Like other parts of Lincoln’s personal life, the answer is ambiguous. Theists and non-theists can claim him at different times in his life, though neither side will be entirely satisfied.
Gerald Prokopowicz, author of Did Lincoln Own Slaves?: And Other Frequently Asked Questions About Abraham Lincoln, answers the question:
Lincoln didn’t leave many clues about his views on Sabbatarianism, or on religion in general. His father had been a member of the Little Pigeon Creek Baptist church, and Lincoln must have been exposed to doctrines like predestination at an early age, but he never joined the Baptist church… We know that it was at this time in his life that Lincoln read Thomas Paine’s Age of Reason, and probably the works of Voltaire and other Enlightenment skeptics. By the time he moved to Springfield in 1837, he had begun to develop his unique world view, a mixture of skepticism and providential fatalism that would continue to mature and evolve throughout his life.
Wasn’t he secretly baptized when he was older?
No, nor was he planning to convert to (fill in the church of your choice) on Easter Sunday, 1865, only to be tragically murdered on the preceding Good Friday.
The answers to questions about Lincoln’s church membership are not the ones that most people are hoping to hear. He was never a member of the church you attend, or any church. His religious beliefs were dynamic, complex, and powerful, but not conventional. He wasn’t a Baptist, despite being raised in a Baptist tradition. He wasn’t a Presbyterian, although he attended Presbyterian services much of his adult life.

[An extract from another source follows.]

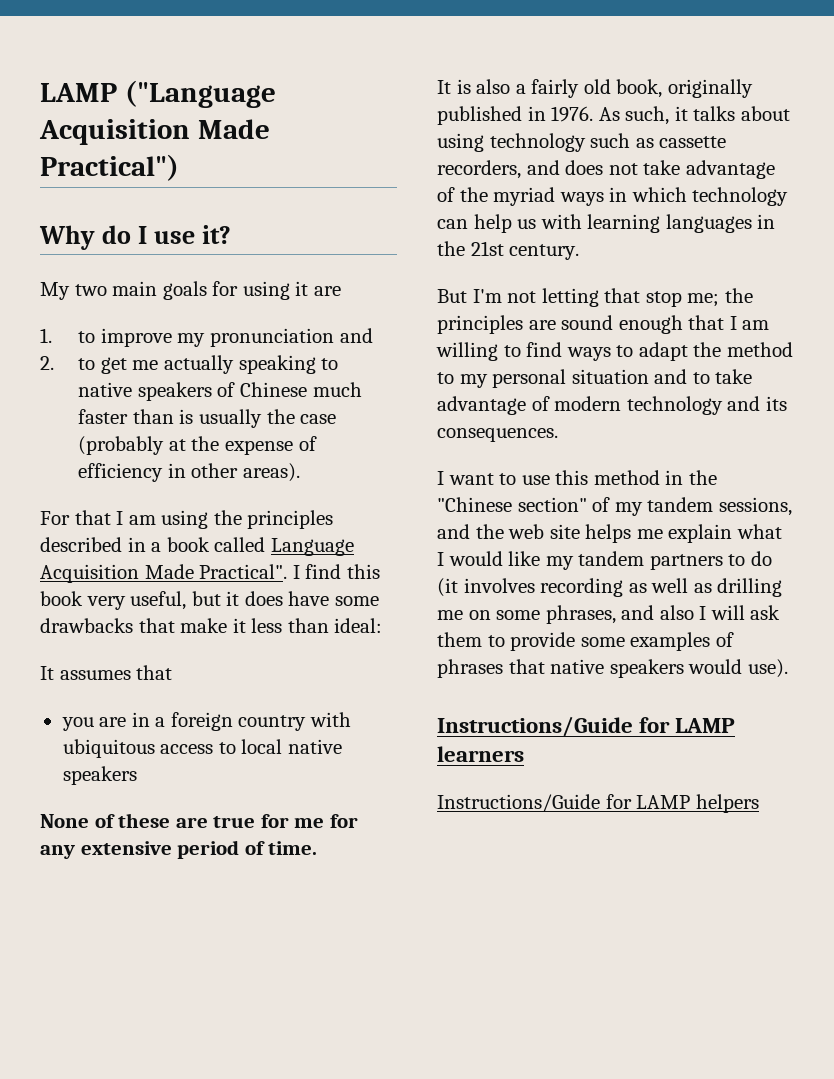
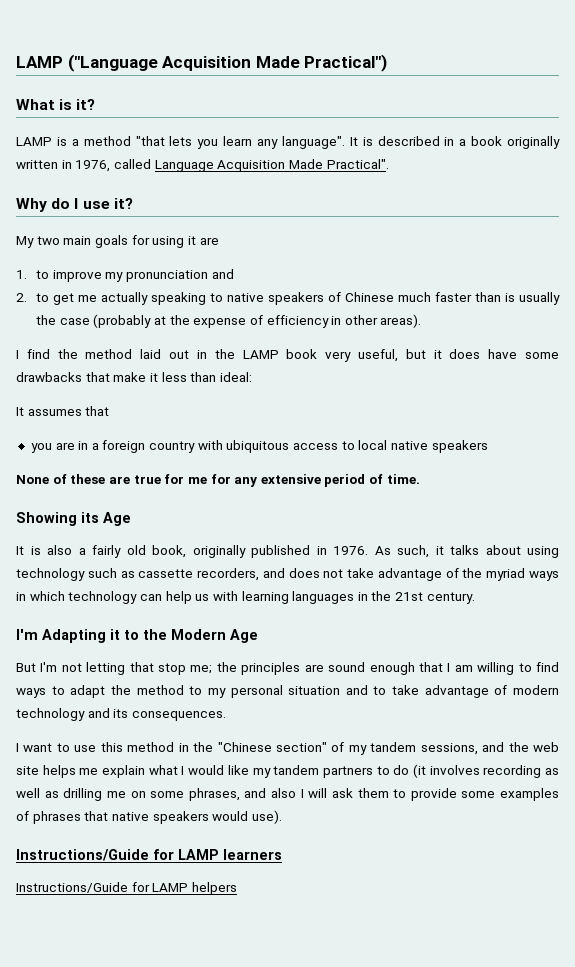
(179, 167) none -> [16,99,96,110] [16,136,560,149] [16,159,389,172] // What is it? // LAMP is a method "that lets you learn any language". It is described in a book originally written in 1976, called Language Acquisition Made Practical".
[40,510,334,529] [40,537,354,556] [40,564,380,583] For that I am using the principles described in a book called Language Acquisition Made Practical". I find this -> [16,349,279,359] I find the method laid out in the LAMP
(318, 848) none -> [16,512,131,526] // Showing its Age
(580, 252) none -> [16,629,258,643] // I'm Adapting it to the Modern Age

He was not a Catholic… According to Mrs. Lincoln, who ought to have known, he was not even a Christian…
If Lincoln wasn’t a Christian, why are his speeches full of talk about God?
Because he believed in God, or Providence, or some kind of supernatural power beyond this earth that controlled the fates of people and nations…
Lincoln’s ideas, whatever they were, were not easy to grasp. While he accepted the notion of providence, and referred to it often, he rarely spoke publicly of Jesus Christ. In New Salem Lincoln associated with freethinkers who doubted the divinity of Jesus, and he wrote an essay mocking the idea that Jesus was the son of God. Lincoln’s friends, anxious to protect his budding political career, threw the manuscript into the fire…
Lincoln became more religious later in his life, but no evidence points to any conversion process.
A couple anecdotes “reveal Lincoln’s greater willingness to accept some of the ideas and sources of traditional Christianity, but they fall far short of implying any kind of conversion experience.”